10

6.8K 1.5K 255
                                    

"Lo tuh gak mikir ya?" Nalen ikut kesal dan melepas genggaman nya pada lengan Maudy dan pergi untuk melampiaskan kekesalannya.

"T-tapi kak! Aku serius."

"Ya lo pikir gue gak serius?!" ucap Nalen tanpa memberhentikan langkahnya. Biar saja Maudy mengejarnya dengan isi kepalanya yang sempit.

"Kita gak jadi turun kan karena temanku. Sekarang, aku bisa jagain temenku biar kalian semua turun."

"Temen lo bisa gak jagain lo?" tutur Nalen yang tiba tiba berbalik. Maudy hampir menubruknya, beruntung bisa di rem. "Dua kali lo ditinggal, lo gak ada takut takutnya ya? Gunung tuh gede, lo salah jalan aja bisa turun di provinsi lain." omel Jaemin.

Bibir Maudy bergetar, hendak memberi pembelaan namun tidak berani. Nalen keliatan menyeramkan jika seperti ini. "Itu kalo lo bisa turun, kalo enggak?"

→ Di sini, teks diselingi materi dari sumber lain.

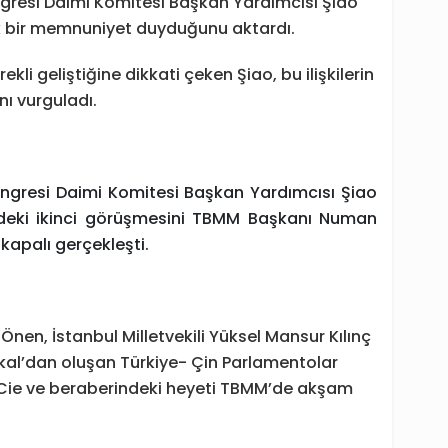
ngresi Daimi Komitesi Başkan Yardımcısı Şiao
ük bir memnuniyet duyduğunu aktardı.
rekli geliştiğine dikkati çeken Şiao, bu ilişkilerin
nı vurguladı.
ongresi Daimi Komitesi Başkan Yardımcısı Şiao
’deki ikinci görüşmesini TBMM Başkanı Numan
kapalı gerçekleşti.
 Önen, İstanbul Milletvekili Yüksel Mansur Kılınç
okal’dan oluşan Türkiye- Çin Parlamentolar
 Cie ve beraberindeki heyeti TBMM’de akşam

"Hush, kak! Jangan ngomong macem macem." peringat Maudy, Nalen terdiam sekejap namun tetap melanjutkan omelannya.

"Temen lo tuh gak bisa di percaya. Jaga diri aja gak bisa, ini mau jaga orang lain. Bingung gue kalian ini nekat nekatan apa gimana sih?" Ucap Nalen frustasi sambil mengacak-acak rambutnya.

"Aku juga mau turun kak, bukan aku gak mau turun. Tapi aku juga harus inget kondisi Mahes, kemungkinan turun ya gak sekarang."

"Iya ngerti, gue bisa nunggu. Buang rasa gak enak lo, gue gak takut dimusuhin. Yang penting lo aman dan temen lo aman, ngerti?" ujar Nalen namun diburu pergi sebelum Maudy menjawabnya.













°°°















Tiba tiba, siang ini dilanda hujan. Mau tak mau mereka semua kembali mendirikan tendanya untuk berteduh. Sekarang pukul 3 siang, beruntung hujan sudah mulai reda. Sehingga mereka bisa beraktivitas dengan lega selain sumpek sumpekan didalam tenda.

Tadinya, tenda Malik penuh dengan banyak orang. Namun semua melakukan perenggangan setelah tau hujan mulai reda. Tersisa hanya Windu yang tertidur, Lia dan juga Surya.

Surya gak berniat untuk keluar, udara di dalam sini lebih hangat dan nyaman baginya. Sedangkan Lia, tidak bisa meninggalkan Windu yang tertidur didalam tenda jika nanti hanya tersisa dengan Surya.

Keduanya memandang keluar tenda, menyaksikan orang orang perenggangan bersama kabut yang mulai memudar. Mau mengobrol rasanya canggung setelah mengetahui fakta tentang Surya. Mau bersikap biasa pun tidak bisa. Padahal dulu sah sah saja mengobrol berjam jam dengan rekannya itu.

"Jadi canggung kan?" celetuk Surya sambil tersenyum miring. Lia menyangkalnya dengan gugup.

"Kamu kenapa gak pernah cerita? Kita kan udah berkali kali naik bareng."

"Aku cuma gak mau kamu tersugesti, Li. Kalo kamu gak bisa ngendaliin rasa takut, bisa kacau." jawab Surya kemudian menyeruput teh panas yang sudah tidak panas itu.

"Kalo udah kayak gini, kamu pura pura gak pernah tau aja ya." Surya menoleh ke arah Lia tatkala pemudi itu ketahuan sedang memandanginya. Lia membuang muka dan memainkan kuku kuku jarinya menghilangkan rasa canggung.

"Maaf udah bikin kamu gak nyaman," tutur Surya sebelum keluar tenda agar Lia tidak kaku kaku amat duduk didalam tenda berdua dengannya. Meski ada Windu, namun tetap saja suasana mencekam. Surya gak mau Lia jadi gak nyaman mengobrol dengannya. Ia pun menyingkat obrolan ini dan segera pergi.

Benar saja, setelah kepergian Surya, Lia benar benar baru bisa bernapas dengan lega. Ia merebahkan diri dan mengatur napasnya. Tak pernah seaneh ini duduk dengan Surya. Baru kali ini dan ini terasa begitu menyesakkan.